Simply stated, everybody interested in tallying votes for or against Chief Illiniwek through an ISG referendum is mistaken about the function of cultural symbols.     

A symbol serves to stand in for and define a complex body (such as our University).  As a singular image representing a complex body, a symbol functions to unify that complex body.  A symbol is successful only to the extent that it fulfills these functions of accurately defining and unifying the body for which it stands. 
   
Reading this, Chief supporters logically ask why anyone at the University of Illinois would protest being represented by a symbol of honor, courage, and spirit.  Such characteristics, they say, serve to accurately define and unify our students. 

But the answer is so simple.  Everyone agrees that a symbol of honor, courage, and spirit should be used to represent this University, but not everyone agrees that the Chief is such a symbol.  Not everyone agrees that it accurately embodies these traits. 

For over fifteen years, Native American students at this University and numerous Native nations have made clear that Chief Illiniwek is a stereotype, disrespectful of their personhood and that such a symbol is inherently divisive.   
Since the first Native American articulation of these feelings, anti-Chief sentiment has spread throughout the University to such an extent that the ISG is now calling for a vote to see which side has the majority of student support!   

But let it be clear that the ISG vote is important only in the sense that it was called for at all.  The outcome matters not. 

Whether one does or does not believe that Chief Illiniwek is an offensive and inherently divisive symbol, the fact that the ISG has called for a vote proves that the Chief is far from unifying, far from accurately defining our University.  This being the case, one must conclude that the Chief is a failure of a symbol, unable to fulfill its functions as a symbol.   

What, then, will the ISG referendum accomplish?  Knowing that both pro- and anti- Chief forces are large in number, the vote will certainly not show an ideologically unified student body!  Further, after fifteen years of struggle, it is unreasonable to believe that ISG referendum results will convert the (numerically) smaller camp!  So how will an ISG referendum make the Board of Trustees' decision any easier? 

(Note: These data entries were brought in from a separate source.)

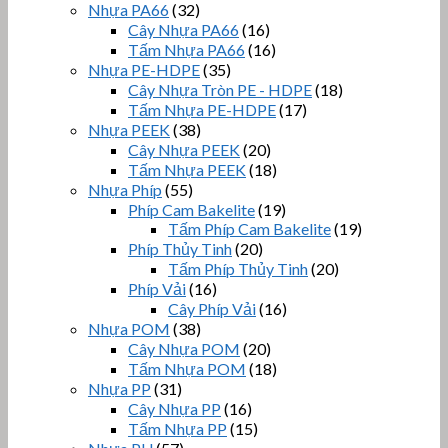
Nhựa PA66
(32)
Cây Nhựa PA66
(16)
Tấm Nhựa PA66
(16)
Nhựa PE-HDPE
(35)
Cây Nhựa Tròn PE - HDPE
(18)
Tấm Nhựa PE-HDPE
(17)
Nhựa PEEK
(38)
Cây Nhựa PEEK
(20)
Tấm Nhựa PEEK
(18)
Nhựa Phíp
(55)
Phíp Cam Bakelite
(19)
Tấm Phíp Cam Bakelite
(19)
Phíp Thủy Tinh
(20)
Tấm Phíp Thủy Tinh
(20)
Phíp Vải
(16)
Cây Phíp Vải
(16)
Nhựa POM
(38)
Cây Nhựa POM
(20)
Tấm Nhựa POM
(18)
Nhựa PP
(31)
Cây Nhựa PP
(16)
Tấm Nhựa PP
(15)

The referendum aids the Trustees only by giving them yet another excuse to delay their decision.  In Thursday's News Gazette, Trustee Margie Sodermann explained two benefits of delaying decision on the Chief: (1) to vote on the Chief now, while the Board searches for a new President and Chancellor would be overwhelming and (2) the Chief vote will show the Board "how the students feel."   

Well, I'm sorry Margie, but being overwhelmed is no excuse to shirk your duties.  Ostensibly, you and your colleagues were selected to lead this University for your ability to address many complex issues at once.  Furthermore, if it has taken University leadership this long to assess the numerical power of pro- and anti- Chief camps, then you all are negligent.  You are bad leaders.  You and your colleges do not deserve to lead.   

Native Americans should not have to wait any longer for the abolition of the Chief because of your inteptitude!